Problem requirements – Every record is to be copied unchanged, except that its pictures are removed.
====
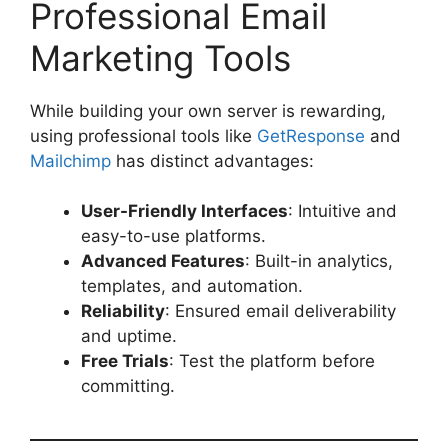
Professional Email
Marketing Tools
While building your own server is rewarding,
using professional tools like
GetResponse
and
Mailchimp
has distinct advantages:
User-Friendly Interfaces
: Intuitive and
easy-to-use platforms.
Advanced Features
: Built-in analytics,
templates, and automation.
Reliability
: Ensured email deliverability
and uptime.
Free Trials
: Test the platform before
committing.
====
Written response –
Professional Email
Marketing Tools
While building your own server is rewarding,
using professional tools like
GetResponse
and
Mailchimp
has distinct advantages:
User-Friendly Interfaces
: Intuitive and
easy-to-use platforms.
Advanced Features
: Built-in analytics,
templates, and automation.
Reliability
: Ensured email deliverability
and uptime.
Free Trials
: Test the platform before
committing.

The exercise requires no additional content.